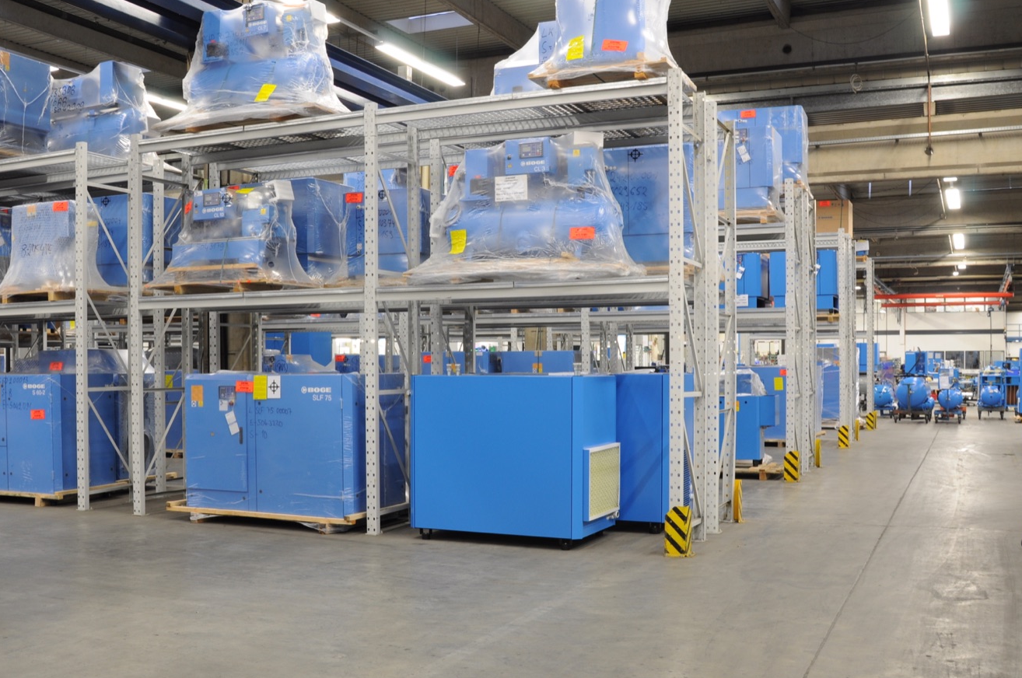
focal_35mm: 37
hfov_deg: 51.9
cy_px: 380
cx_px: 496
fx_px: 1049
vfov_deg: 35.8
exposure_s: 1/2
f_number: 10
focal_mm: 18
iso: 200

ACTIVITY:
Drop the pictures and reproduce the rest of the data exactly.

WRITTEN ANSWER:
focal_35mm: 37
hfov_deg: 51.9
cy_px: 380
cx_px: 496
fx_px: 1049
vfov_deg: 35.8
exposure_s: 1/2
f_number: 10
focal_mm: 18
iso: 200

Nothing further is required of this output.